Was das Album aber von jedem anderen Noise-/Industrial- etc. Album abhebt, sind Bests Vocals, die mit zum Beeindruckensten gehören, was man in welchem Genre auch immer hören kann. Sie sind sozusagen – um den so/zu viele Lebensbereiche durchdringenden BWL-Sprech zu gebrauchen- sein Alleinstellungsmerkmal und lassen jeden andren Kraftelektroniker und Kulturellen Terroristen sehr, sehr blass aussehen. Gerade auf der ersten Hälfte des Albums, auf dem die Stimme oft nur musikalisch minimalst untermalt wird und ganz klar im Zentrum steht, klingt Best so, als würde er seine Texte nicht schreien, nicht brüllen, sondern auskotzen – sein Wüten, seine Verbalinjurien sind in jeder Silbe von einem Abgestoßensein, von einem Angewidertsein geprägt, das sich kaum in Worte fassen lässt. Das ist Tourette als ontologisches Statement. Dass die Texte im Klappcover komplett in Großbuchstaben abgedruckt sind, passt wie die Faust aufs Auge. Sieht man von „Co-Opted“ ab, das lediglich aus der (einmal leicht variierten) Zeile „Co-Opted by Cunts“ besteht, sind das Textkonvolute voller intextextueller Verweise. Auf „Teknon“ versteckt er in seinen Schimpfkanonaden (teils modifizierte) Blakezitate: „Little cunt, little cunt who made thee […]/Slowstain sculpture over bones of lions/And paint blood down palace walls“; sozusagen Hinweise auf „innocence“ wie „experience“. Bests Texte sind zwar eine fortwährende Freilegung der weniger schönen Seiten der „Sceptred Isle“, aber gleichzeitig auch immer wieder eine Infragestellung tradierter Täter/Opfer-Dichotomien. Es mag zwar redlich sein, wenn in The Quietus zumindest partiell versucht wird, Best als sozialkritischen Diagnostiker zu präsentieren, aber dafür ist er zu ambivalent, sind seine Dissektionen menschlicher Abgründe zu uneindeutig und vielleicht auch zu empathielos: „Put down your shopping/Turn on the telly/Just do what you can/To not gag too much/Put on the jeans and top/From the night before/You weren’t here/you didn’t fucking lose it“ heißt es auf „Sex Offender Boyfriend“, „Tell me what you think of me/Bipolar alcoholic/Near-catastrophic drug pig hollowness/And daytime incontinence“ auf „Come Clean“. Einzig auf dem 30-sekündigen „Air Lock“ nimmt Best sich zurück, rezitiert ruhig: „These final moments/in dull landscape/Dragged across the sky/What remains?/The shepherd/The branch stripped of bark/beaten broken limbs/And the beautiful/Bloody curtain/That awaits you/Comes down“.

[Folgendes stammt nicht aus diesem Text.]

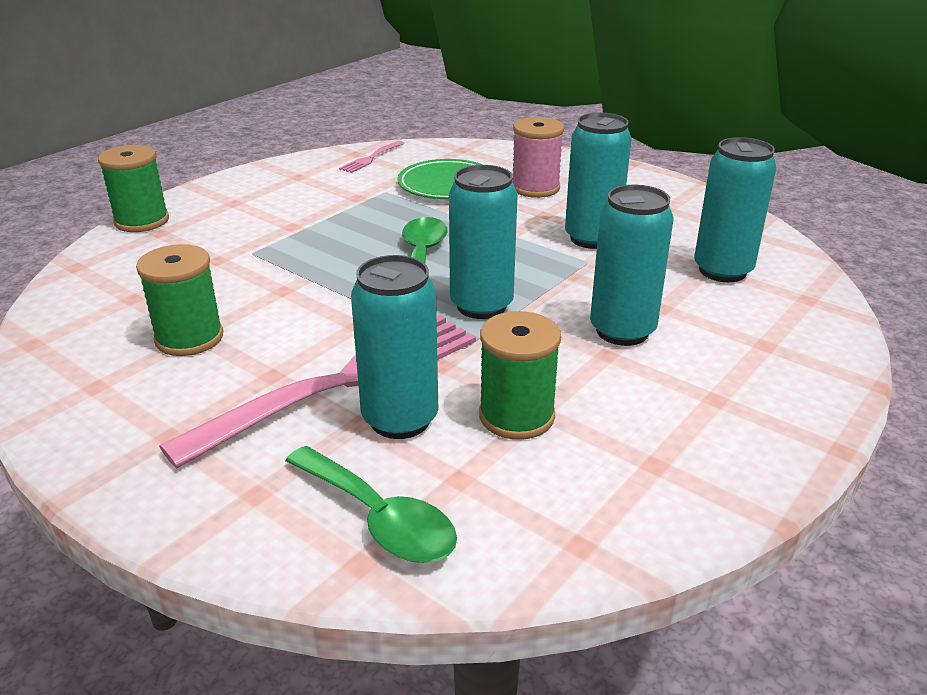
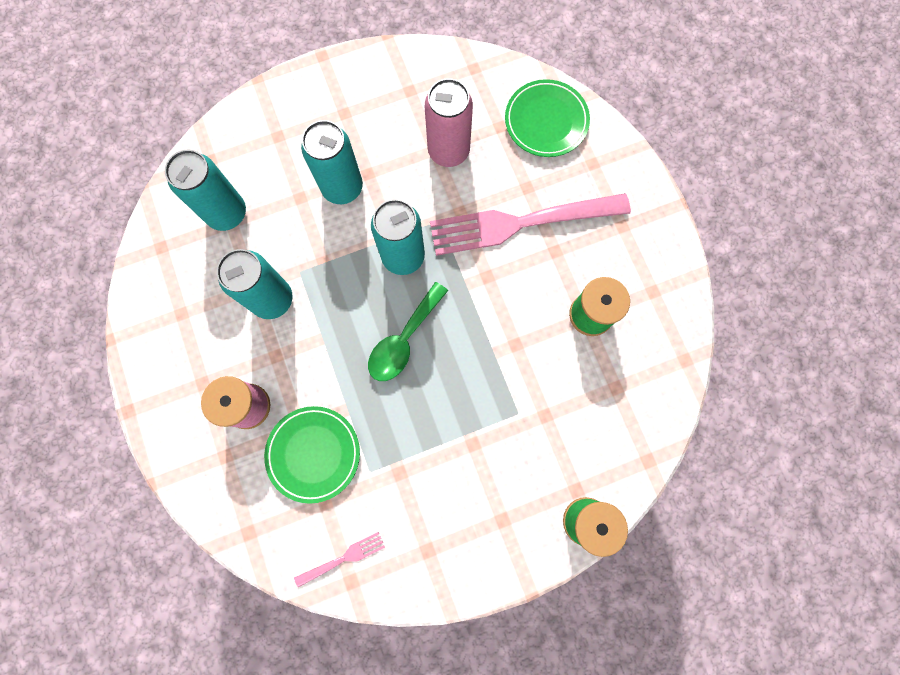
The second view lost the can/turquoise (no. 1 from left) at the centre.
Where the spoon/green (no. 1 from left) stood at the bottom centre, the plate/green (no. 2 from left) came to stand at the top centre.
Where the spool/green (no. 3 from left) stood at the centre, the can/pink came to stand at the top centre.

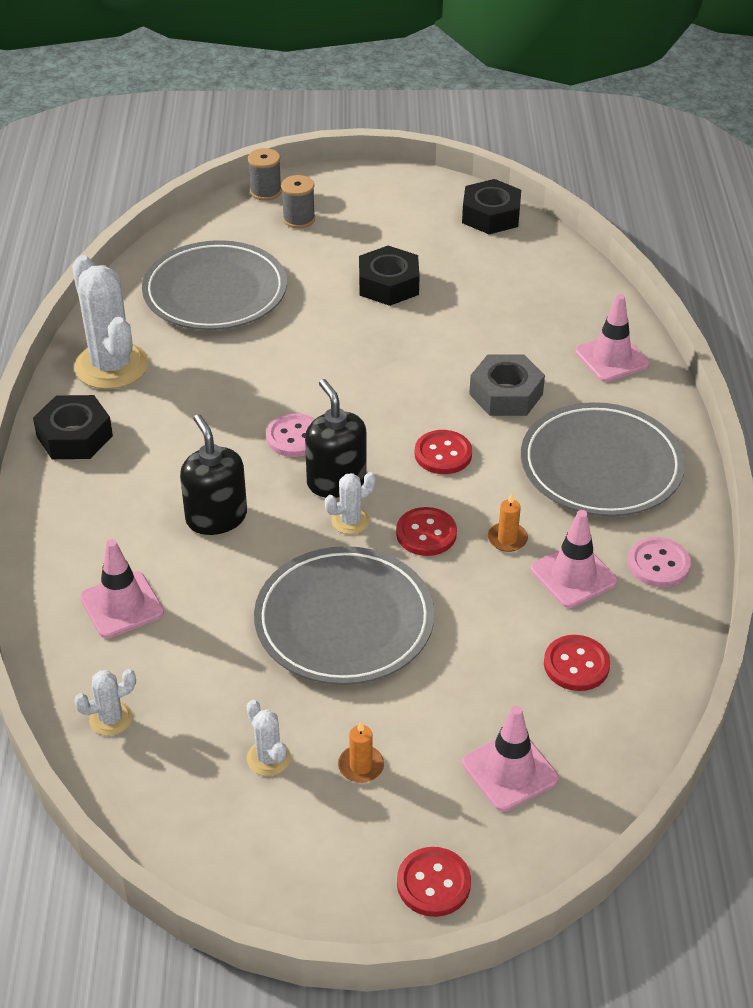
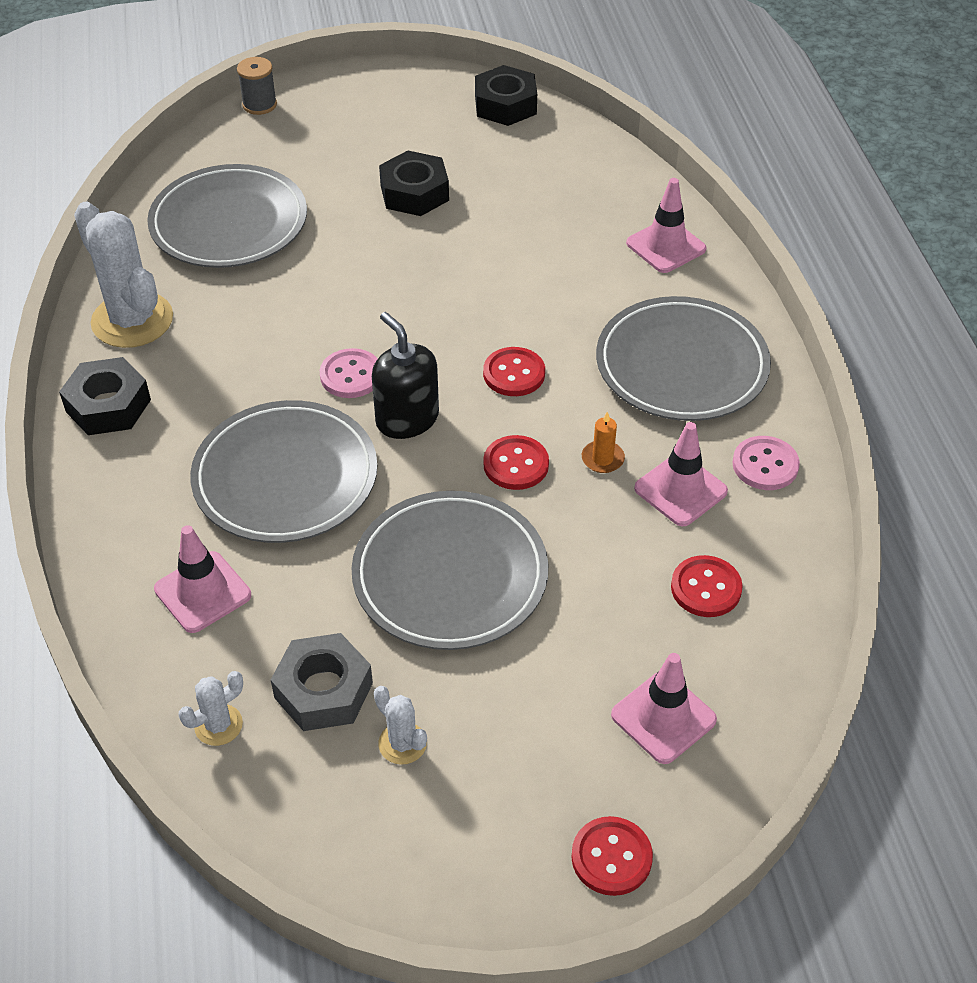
The second view lost the spool/grey (no. 2 from left) at the top centre.
The second view lost the cactus/white (no. 4 from left) at the centre.
The second view lost the candle/orange (no. 1 from left) at the bottom centre.
The nut/grey ended up elsewhere, having gone from the middle right to the bottom left.
Where the soap dispenser/black (no. 1 from left) stood at the middle left, the plate/grey (no. 2 from left) came to stand at the middle left.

Selbst vermeintlich alternative Musikhörer mögen das Album ablehnen („this can surely only be endured, let alone enjoyed, by the most autistic of the autistic“), Power Electronic-Puristen werden das Album wahrscheinlich ebenfalls nur bedingt goutieren, manche es gar als „abomination“ betrachten – aber nur dann, wenn man unter einem Puristen jemanden versteht, der feste Kategorien liebt und sich nach einem gewissen Maß an Vorhersehhbarkeit sehnt. Wenn man ihn aber als jemanden betrachtet, der Reduktion und Fokussierung schätzt – im Kontext von Whitehouse fiel vor Jahren das Wort des Asketentums – , für den dürfte das Album eine Offenbarung sein. Dass sich all das auf lediglich 22 Minuten abspielt, ist in einer Zeit der hypertrophen, angeschwollenen Veröffentlichungen mehr als zu begrüßen. (J.M.)